In 2000, two children – a six-year-old and a nine-year-old – arrived with their aunt as refugees in Halifax from war-torn Somalia. Without having received adequate assistance to help them adjust to the predominantly English-speaking society, the two children were taken from their aunt by the government and put in foster care. Separated from his older sister, the six-year-old boy would later spend his youth moving between 31 different homes. He would be victim to the foster-care-to-prison pipeline and spend five years in jail for his convictions. His name is Abdoul Abdi. He is 24 years old and a former child refugee. The Canada Border Services Agency (CBSA) says Abdoul is illegal in this country.
On the CBSA’s deportation list are over 15,000 immigrants, like Abdoul, deemed “illegal.” Most of them even share stories similar to Abdoul’s – grief-stricken refugees fleeing their war-torn countries and seeking safer places for themselves and their families. Due to refugee quotas, language barriers and overall inaccessibility, some immigrants take the risk to travel to Canada through non-government channels. These undocumented immigrants are considered illegal by the CBSA and are then targeted to be deported back to their war-torn countries. In fact, immigrants and their children are the only people in Canada who can be jailed without being charged for criminal offenses. During Harper’s government, over 85,000 immigrants were detained without charge under indefinite conditions. How many Canadians can say that they are aware of this? In Abdoul’s circumstance, the Department of Community Services neglected to submit necessary paperwork for Abdoul to apply for Canadian citizenship back when he still held refugee status. Ultimately, due to his criminal charge, he became ineligible for citizenship.
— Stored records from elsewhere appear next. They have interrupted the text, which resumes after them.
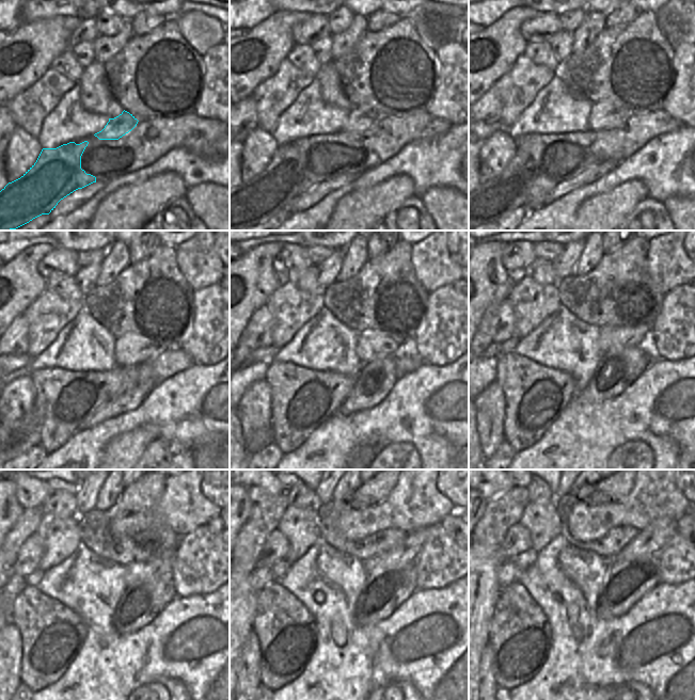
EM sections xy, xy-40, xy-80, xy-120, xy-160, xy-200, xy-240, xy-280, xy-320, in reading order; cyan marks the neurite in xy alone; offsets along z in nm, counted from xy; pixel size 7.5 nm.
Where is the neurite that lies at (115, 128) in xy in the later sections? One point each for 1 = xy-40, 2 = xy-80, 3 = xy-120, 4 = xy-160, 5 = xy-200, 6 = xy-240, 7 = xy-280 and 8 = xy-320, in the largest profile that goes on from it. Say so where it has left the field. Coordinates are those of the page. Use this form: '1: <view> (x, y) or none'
1: xy-40 (361, 117)
2: xy-80 (603, 115)
3: xy-120 (131, 349)
4: xy-160 (373, 344)
5: xy-200 (611, 336)
6: xy-240 (135, 571)
7: xy-280 (407, 552)
8: xy-320 (651, 539)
Abdoul now faces deportation from Canada – a country that originally promised him a better future – to Somalia, a country he has never lived in.
The refugee system, foster-case system, school system, prison system and legal system all consecutively failed Abdoul in protecting and caring for him. As Abdoul continues to move through various government processes, it becomes clearer how unjust his life has been. Not only was he ripped from his family at a young age, he was stripped of ever having a childhood. Like so many vulnerable black and brown youth who have been failed by the state, Abdoul’s case is characteristic of the other 15,000 immigrants who are being sought by the CBSA. As Indigenous activists have said in reference to Abdoul’s case, we must consider the morally corrupt act of deportation on stolen land. We cannot fail Abdoul again.
The Federal Court has agreed to hear Abdoul’s case at the end of May. Until then, campaigns by migrant justice activists have been called in his name asking Canadians to demand public officials stop his deportation.